For Menominee County, the memorial is both a cultural statement and a civic signal. It formalizes local recognition of the disproportionate rates of violence and disappearance experienced by Indigenous people across the region, and it anchors awareness work on tribal land rather than in off-reservation venues. By creating a dedicated public display at a local museum, organizers aim to sustain attention beyond a single day and to make remembrance visible to the steady stream of visitors who use Highway VV West to reach Keshena.
The unveiling also has practical implications for local institutions. The Menominee Logging Museum will host the site on its grounds, which may increase foot traffic during museum hours and at future ceremonies.
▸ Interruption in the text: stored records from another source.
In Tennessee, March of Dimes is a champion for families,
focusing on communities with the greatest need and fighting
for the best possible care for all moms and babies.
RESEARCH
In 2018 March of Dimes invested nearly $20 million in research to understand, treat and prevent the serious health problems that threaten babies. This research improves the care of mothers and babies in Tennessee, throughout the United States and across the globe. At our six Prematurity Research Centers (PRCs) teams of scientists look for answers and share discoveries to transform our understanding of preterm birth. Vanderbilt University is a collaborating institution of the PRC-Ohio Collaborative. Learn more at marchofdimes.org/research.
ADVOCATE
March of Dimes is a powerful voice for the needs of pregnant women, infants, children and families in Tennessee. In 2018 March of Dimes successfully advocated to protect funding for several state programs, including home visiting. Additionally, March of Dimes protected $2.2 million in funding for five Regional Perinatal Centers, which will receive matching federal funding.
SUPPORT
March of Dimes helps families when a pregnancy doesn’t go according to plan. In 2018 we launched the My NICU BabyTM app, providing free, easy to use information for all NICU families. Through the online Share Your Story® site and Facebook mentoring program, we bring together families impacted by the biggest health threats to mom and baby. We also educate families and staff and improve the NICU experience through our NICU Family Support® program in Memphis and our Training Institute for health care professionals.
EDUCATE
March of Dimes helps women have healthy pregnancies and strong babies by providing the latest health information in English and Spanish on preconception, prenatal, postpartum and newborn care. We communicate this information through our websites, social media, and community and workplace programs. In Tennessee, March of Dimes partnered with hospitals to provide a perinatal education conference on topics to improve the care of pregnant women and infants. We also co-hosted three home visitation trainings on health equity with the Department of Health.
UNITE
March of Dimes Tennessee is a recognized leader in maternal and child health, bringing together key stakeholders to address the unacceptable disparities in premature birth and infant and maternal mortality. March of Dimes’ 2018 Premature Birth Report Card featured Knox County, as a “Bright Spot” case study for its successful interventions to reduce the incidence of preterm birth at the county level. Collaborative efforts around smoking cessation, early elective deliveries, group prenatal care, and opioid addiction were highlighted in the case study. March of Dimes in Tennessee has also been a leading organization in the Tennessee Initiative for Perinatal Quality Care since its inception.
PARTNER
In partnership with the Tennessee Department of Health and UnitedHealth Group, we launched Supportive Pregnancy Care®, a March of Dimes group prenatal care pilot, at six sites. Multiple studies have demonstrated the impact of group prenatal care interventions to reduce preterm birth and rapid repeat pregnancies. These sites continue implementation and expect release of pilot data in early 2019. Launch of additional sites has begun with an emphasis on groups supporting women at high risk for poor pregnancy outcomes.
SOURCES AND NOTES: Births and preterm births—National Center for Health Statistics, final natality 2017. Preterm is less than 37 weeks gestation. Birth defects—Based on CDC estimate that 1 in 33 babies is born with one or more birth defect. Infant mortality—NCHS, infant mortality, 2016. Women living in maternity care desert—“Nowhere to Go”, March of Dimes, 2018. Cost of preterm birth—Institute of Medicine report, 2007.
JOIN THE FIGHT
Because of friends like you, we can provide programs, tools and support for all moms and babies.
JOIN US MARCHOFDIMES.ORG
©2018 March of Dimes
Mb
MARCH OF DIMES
Local service providers, faith groups, and tribal offices that work with families affected by MMIP may use the memorial as a meeting point for support or advocacy activities.
The Feb. 14 event marks a moment of collective recognition for Menominee County and surrounding communities. As the living memorial is revealed on tribal historic preservation grounds, it offers residents a place to remember lost relatives, to support families still seeking answers, and to keep the conversation about MMIP visible in daily community life.